UNNEST — flatten arrays to rows
UNNEST() expands an array of rows so each element becomes its own output row. It replaces the entity-per-row grain with element-per-row grain.
Rules
UNNEST()is exclusive: you can only return unnested features and features derived from them inSELECT. You cannot mix unnested and non-unnested features.- For plain arrays (not array of rows), wrap with
ZIP()first:UNNEST(ZIP(my_array AS value)).
Basic pattern
WITH
ID := INPUT(BIGINT),
ORDERS := ... -- ARRAY(ROW(order_id BIGINT, amount DOUBLE))
SELECT
UNNEST(ORDERS) AS U,
ORDER_ID := U[order_id],
AMOUNT := U[amount]
FOR ID := BIND_VALUES(ARRAY[1, 2]); Unnest then aggregate
Flatten first, then re-aggregate at a different grain:
SELECT
UNNEST(ORDERS) AS U,
CATEGORY := U[category],
TOTAL := SUM(U[amount]) GROUP BY CATEGORY
FOR ...; Window functions
Window functions compute a value for each row based on a "window" of related rows, without collapsing into fewer rows. They use OVER() just like SQL.
Syntax
FEATURE := aggregate(expression) OVER (
[PARTITION BY key1, key2, ...]
[ORDER BY expr1 [ASC|DESC], ...]
) Common patterns
SELECT
RUNNING_TOTAL := SUM(AMOUNT) OVER (ORDER BY ID ASC),
RANK := RANK() OVER (ORDER BY AMOUNT DESC),
BY_CAT := SUM(AMOUNT) OVER (PARTITION BY CATEGORY),
RUNNING_BY_CAT := SUM(AMOUNT) OVER (PARTITION BY CATEGORY ORDER BY ID ASC),
PREV := LAG(AMOUNT, 1) OVER (ORDER BY ID ASC),
NEXT := LEAD(AMOUNT, 1) OVER (ORDER BY ID ASC),
BUCKET := NTILE(4) OVER (ORDER BY AMOUNT DESC),
RN := ROW_NUMBER() OVER (ORDER BY ID ASC)
FROM fm.namespace
FOR ID := BIND_VALUES(SEQUENCE(1, 10)); Available window functions
All standard aggregates (SUM, AVG, MIN, MAX, COUNT, ARRAY_AGG, etc.) work with OVER(). Dedicated window functions:
| Function | Description |
|---|---|
ROW_NUMBER() | Sequential number within partition |
RANK() | Rank with gaps for ties |
DENSE_RANK() | Rank without gaps |
NTILE(n) | Distribute into n buckets |
LEAD(expr, offset) | Value from offset rows ahead |
LAG(expr, offset) | Value from offset rows behind |
FIRST_VALUE(expr) | First value in window frame |
LAST_VALUE(expr) | Last value in window frame |
Inside TRANSFORM
Window functions also work inside TRANSFORM() inner queries, operating on the fields of the array:
RANKED_ORDERS := ORDERS.TRANSFORM(
SELECT *, RANK() OVER (ORDER BY amount DESC) AS rank
), INDEX lookups (efficient repeated access)

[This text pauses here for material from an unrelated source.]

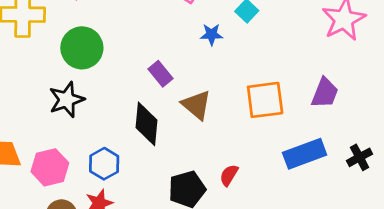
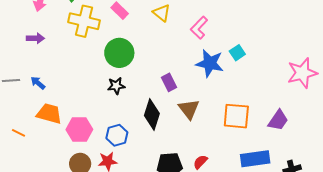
blue star: (211, 34) -> (210, 63), size x1.8
black star: (67, 100) -> (116, 86), moved, size x0.7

When you need to look up specific rows by a field value repeatedly, building an index is more efficient than scanning with TRANSFORM(... WHERE ...) each time.

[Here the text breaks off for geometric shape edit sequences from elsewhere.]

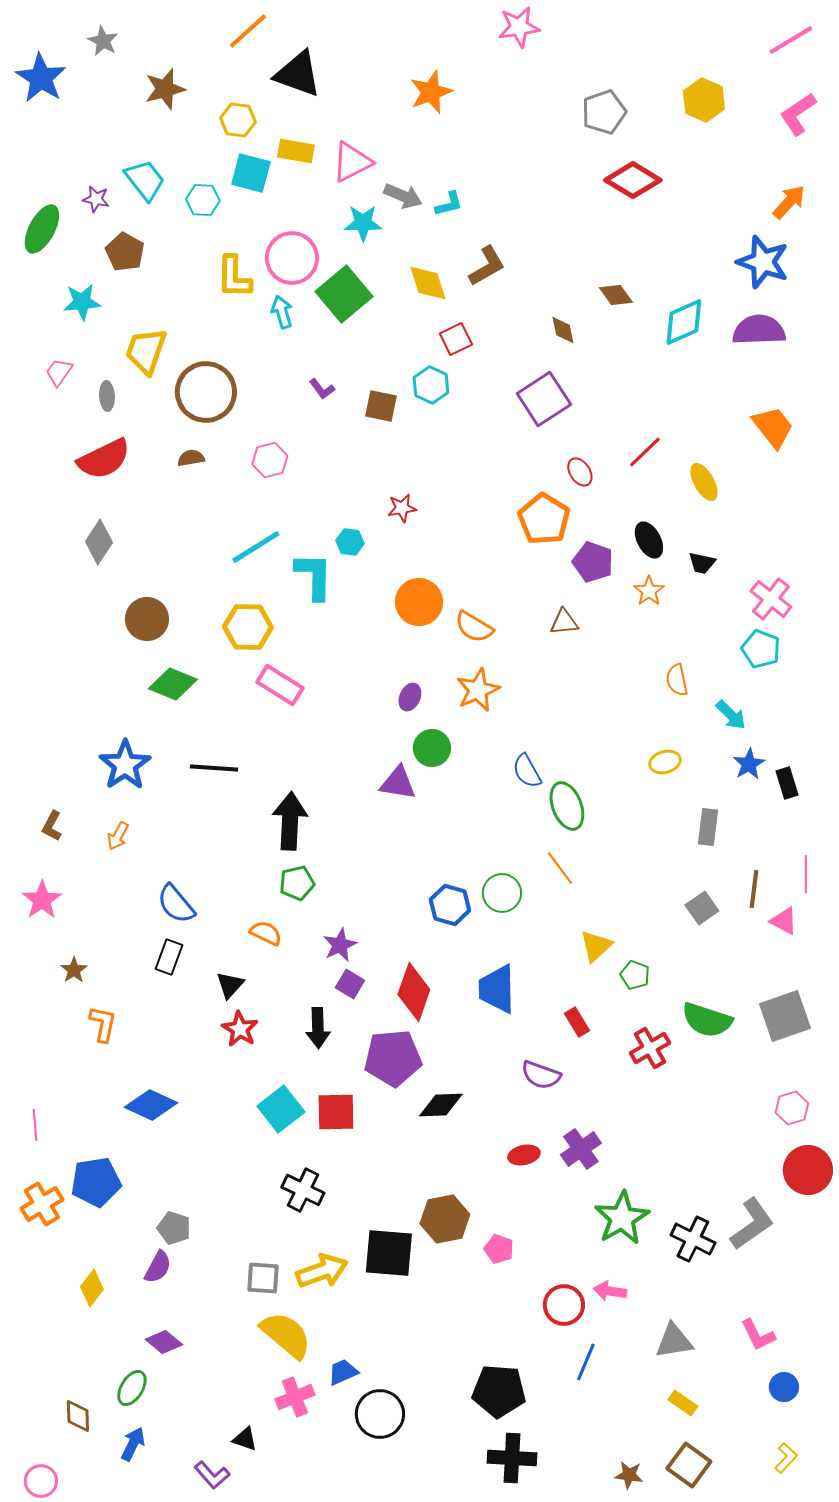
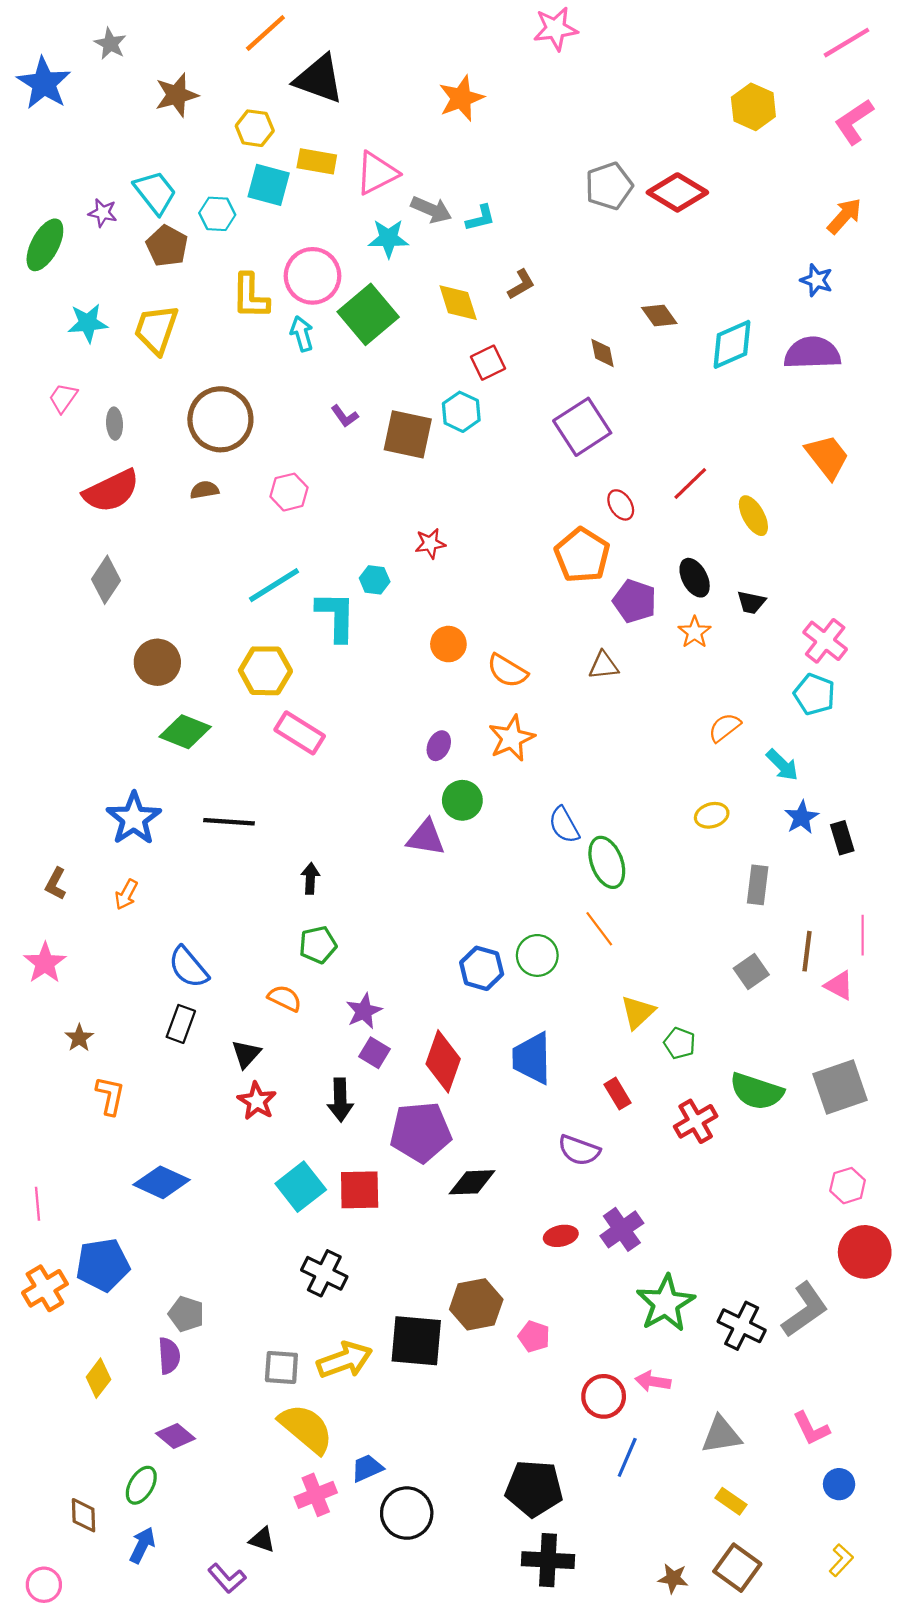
gray pentagon: (604, 112) -> (609, 186), moved
brown pentagon: (125, 252) -> (167, 246), moved
blue star: (763, 262) -> (817, 280), size x0.6
brown L-shape: (487, 266) -> (521, 284), size x0.7
yellow trapezoid: (146, 351) -> (156, 329), moved
brown square: (381, 406) -> (408, 434), size x1.4
orange circle: (419, 602) -> (448, 644), size x0.7
orange semicircle: (677, 680) -> (725, 728), turned 64
black arrow: (290, 821) -> (310, 878), size x0.5
purple semicircle: (158, 1267) -> (169, 1356), turned -32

-- Unique index: one row per key (MAP)
IDX := INDEX_UNIQUE(orders_array BY order_id),
ONE_ORDER := ELEMENT_AT_KEY(IDX, 42), -- ROW or NULL
-- Multi index: multiple rows per key (MAP to arrays)
IDX_CAT := INDEX_MULTI(products_array BY category),
ELECTRONICS := ELEMENTS_AT_KEY(IDX_CAT, 'electronics'), -- ARRAY(ROW) or NULL Use INDEX_UNIQUE + ELEMENT_AT_KEY for unique fields (IDs). Use INDEX_MULTI + ELEMENTS_AT_KEY for non-unique fields (categories, statuses).